Tarih yazmak size mi kaldı a haddini bilmezler?

Doğu Perinçek’in Yurtdışına Çıkış İznini Kim – Neden Engelliyor??


Doğu Perinçek’in Yurtdışına Çıkış İznini Kim – Neden Engelliyor??

Dostlar,

Bu tarihsel eyleme gönülden başarı diliyoruz.
Özlenen sonuca ulaşması içten beklentimizdir.

Şu ana dek AKP hükümetinden tek bir yetkilinin ağzını açmaması çok düşündürücüdür.
İbret vericidir.

23 Nisan 2014 günü hiçbir tarihsel – bilimsel – hakçı gerekçesi yokken dönemin başbakanı Bay RTE‘nin sözde soykırımı adresleyerek özür bağlamında yersiz sözler kullanması
kabul edilemez” bir durumdu. Hem de bir 23 Nisan günü.. Aslında daha net ve ağır sıfatları
hak ediyor bu davranış ancak Bay RTE’nin onlarca avukatı, yüzlerce danışmanı,
binlerce gönüllü ihbarcısı.. akbaba gibi interneti, basını tarıyor..
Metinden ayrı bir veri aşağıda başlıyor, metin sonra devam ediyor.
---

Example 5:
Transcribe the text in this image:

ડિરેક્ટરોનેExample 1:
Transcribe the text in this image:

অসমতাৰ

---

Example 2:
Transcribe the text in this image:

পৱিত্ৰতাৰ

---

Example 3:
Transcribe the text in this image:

Bilinçli ve kasıtlı olarak ha bire hakaret davaları açılarak maddi – manevi tazminat
hatta hapis cezaları ile insanlar yıldırılmak isteniyor.. Ağzımızı açmamamız isteniyor
12. CB – Yarıbaşkan Bay RTE‘nin eylemleri hakkında.. Ne denli yanlış, saçma da, akıl dışı ve ülkemize zarar verici de olsa.
Böyle demokrasi olur mu?
Bu tablo apaçık faşist baskı düzenidir, despotik ve totaliderdir; bunu reddediyoruz!

Örn. son olarak önceki 16 Türk Devleti‘ni temsilen birer askerin ilginç giysileri – donanımı içinde hazırlanan mizansen tam bir komedidir. Dahası trajik bir komedidir.
Bay RTE, gündem olmak için artık bu tür sansayonel yöntemlere başvurarak
Devletimizi gülünç duruma mı düşürecektir? Buna kimin hakkı olabilir??
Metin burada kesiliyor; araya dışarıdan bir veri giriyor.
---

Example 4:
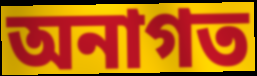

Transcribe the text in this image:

অনাগত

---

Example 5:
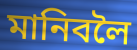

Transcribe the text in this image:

মানিবলৈ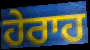
ਹੇਰਾਹ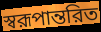
স্বরূপান্তরিতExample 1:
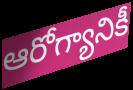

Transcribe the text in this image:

ఆరోగ్యానికీ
Gerçekten Bay RTE, Anayasada Cumhurbaşkanı’na tanınan “sorumsuzluk” içinde midir?

Anayasa’nın ilgili 105. maddesinin yan başlığı “E. Sorumluluk ve sorumsuzluk hali”
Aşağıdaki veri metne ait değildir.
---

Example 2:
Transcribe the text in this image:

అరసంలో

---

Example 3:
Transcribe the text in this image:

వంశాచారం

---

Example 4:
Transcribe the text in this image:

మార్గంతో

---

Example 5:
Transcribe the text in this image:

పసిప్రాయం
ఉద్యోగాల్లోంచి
biçimindedir. Dikkat buyurulsun, 2 kavram birliktedir.
Hukuk devleti kuralsızlık – boşluk ve sorumsuzluk kabul etmez..
Anayasada yazsa bile..

*****

Öte yandan, Sayın Doğu Perinçek‘in yaklaşık 4 ay önce, 28 Ocak 2015 günü
AİHM temyiz duruşmasını gerekçe göstererek yurt dışına çıkış yasağının
geçici olarak kaldırılması istemine bu güne dek yanıt verilmemesi dehşet vericidir.

Apaçık suçtur!
Kamuoyunu tahriktir

Anayasa madde 74 çok açıktır :

“… Kendileriyle ilgili başvurmaların sonucu,
gecikmeksizin dilekçe sahiplerine
 yazılı olarak bildirilir…”

Bu durumda 4 aydır hiçbir yanıt verilmemiş olmasını nasıl açıklayabiliriz?
Üstelik hukuk kurumları – yüksek yargı orunları (makamları) böylesine pervasızca
anayasal haklarımızı çiğnerse; biz sıradan yurttaşlar kendimizi nasıl
demokratik hukuk devleti güvencesi altında duyumsayabiliriz ki?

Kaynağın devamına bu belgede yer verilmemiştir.